··· SOURCE DOCUMENT ···
Nikola Djurasović

No. 10 – Leotar
- Position: Small forward
- League: Bosnia and Herzegovina Championship

Personal information
- Born: 8 August 1983 (age 42) Dubrovnik, SR Croatia, SFR Yugoslavia
- Nationality: Bosnian / Serbian
- Listed height: 1.99 m (6 ft 6 in)

Career information
- NBA draft: 2005: undrafted
- Playing career: 1999–present

Career history
- 1999–2007: Leotar Trebinje
- 2007: Slavija Sarajevo
- 2007–2009: Borac Banja Luka
- 2009–2011: Leotar Trebninje
- 2011–2012: ENAD Ayiou Dometiou
- 2012–2013: CSU Craiova
- 2013–2015: Spars Sarajevo
- 2015–2016: Swisslion Leotar Trebinje
- 2016–2017: Kožuv
- 2017–2020: Union Rennes Basket 35
- 2020–present: Leotar Trebninje

= Nikola Đurasović =

Bosnian basketball player (born 1983)

Nikola Djurasović (born 8 August 1983) is a Bosnian professional basketball player for Leotar of the Bosnia and Herzegovina Championship.

Djurasović played for Union Rennes Basket 35 from 2017 to 2020. He signed with Leotar in 2020 and averaged 10.2 points, 4.5 rebounds, 1.6 assists and 1.0 steal per game. Djurasović re-signed with the team on 5 September 2021.
··· ENTRIES SHOWN ···
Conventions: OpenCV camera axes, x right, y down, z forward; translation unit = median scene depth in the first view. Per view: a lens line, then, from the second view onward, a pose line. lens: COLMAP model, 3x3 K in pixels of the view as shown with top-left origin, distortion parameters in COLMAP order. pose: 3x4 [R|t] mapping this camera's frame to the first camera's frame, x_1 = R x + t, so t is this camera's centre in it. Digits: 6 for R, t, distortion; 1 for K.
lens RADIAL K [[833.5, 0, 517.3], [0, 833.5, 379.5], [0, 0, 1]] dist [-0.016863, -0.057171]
···
··· ENTRIES SHOWN ···
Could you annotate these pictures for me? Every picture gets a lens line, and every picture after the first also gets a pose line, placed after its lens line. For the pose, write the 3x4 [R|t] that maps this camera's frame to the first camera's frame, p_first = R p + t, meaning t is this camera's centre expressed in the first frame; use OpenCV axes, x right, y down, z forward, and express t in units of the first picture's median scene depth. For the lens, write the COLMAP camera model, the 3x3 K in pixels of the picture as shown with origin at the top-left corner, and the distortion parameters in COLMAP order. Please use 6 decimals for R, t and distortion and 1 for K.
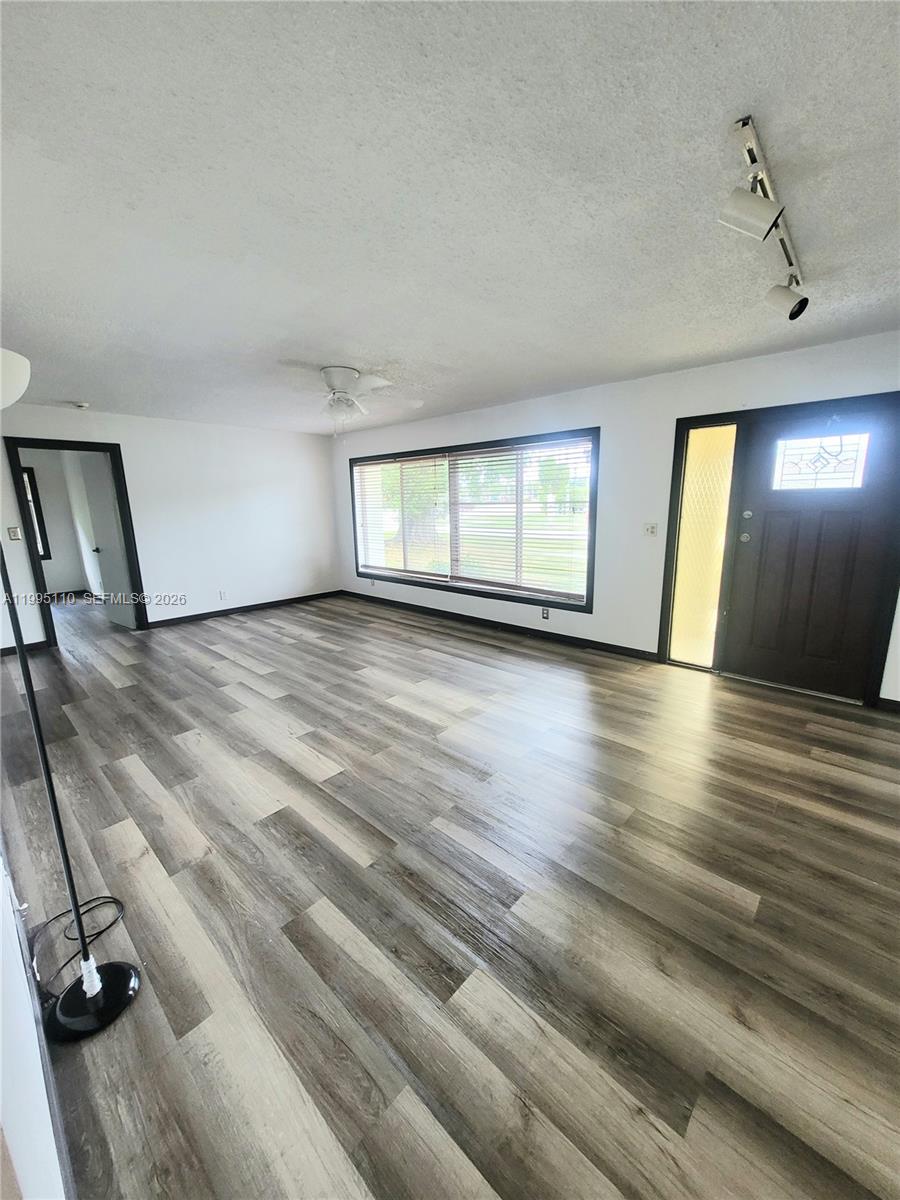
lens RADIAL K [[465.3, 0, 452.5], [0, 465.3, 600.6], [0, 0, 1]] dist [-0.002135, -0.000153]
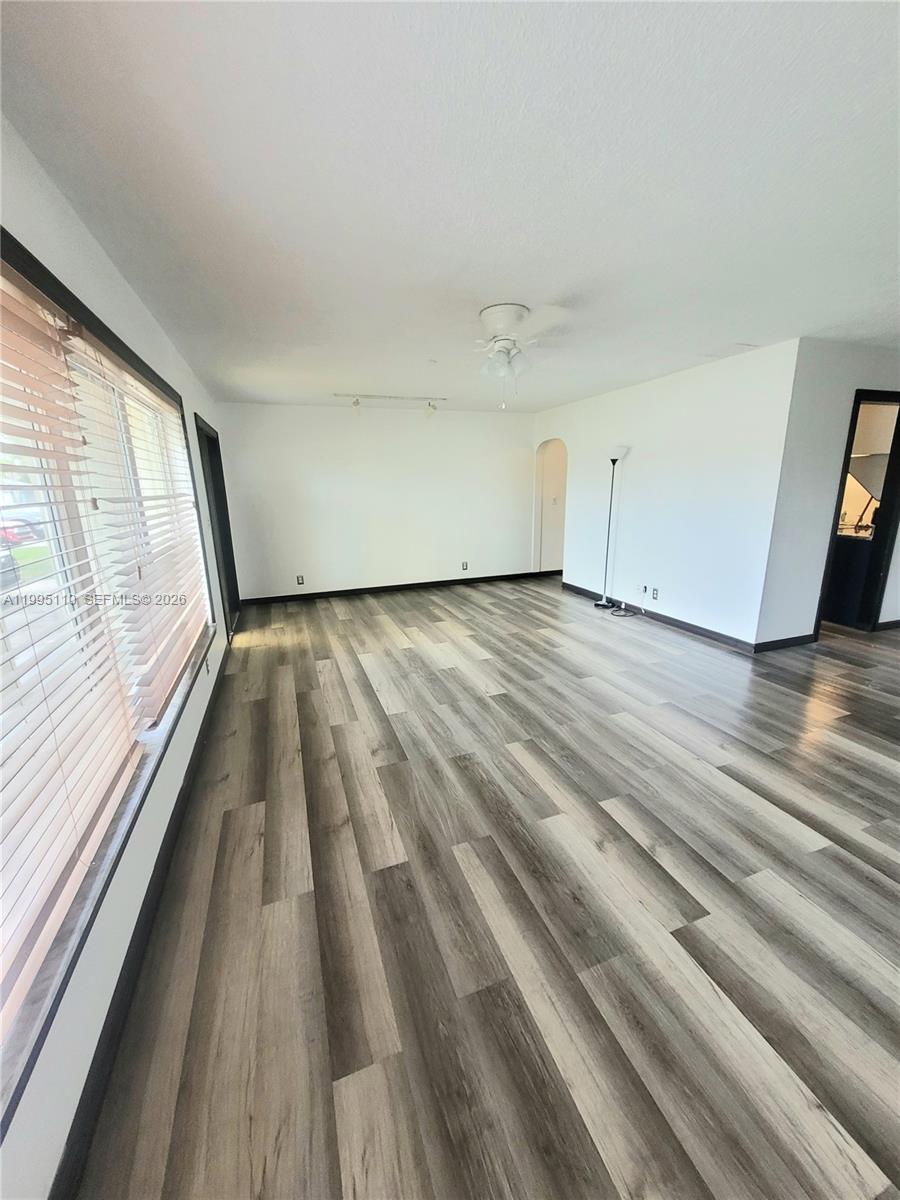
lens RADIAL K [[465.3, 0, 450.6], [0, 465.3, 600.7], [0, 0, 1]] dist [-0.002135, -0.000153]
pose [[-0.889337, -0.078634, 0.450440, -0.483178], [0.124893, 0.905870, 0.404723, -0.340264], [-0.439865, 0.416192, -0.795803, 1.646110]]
···
PROMPT
In the Nikola Djurasović profile, on what date did he re-sign with Leotar?

ANSWER TO THE PROBLEM
5 September 2021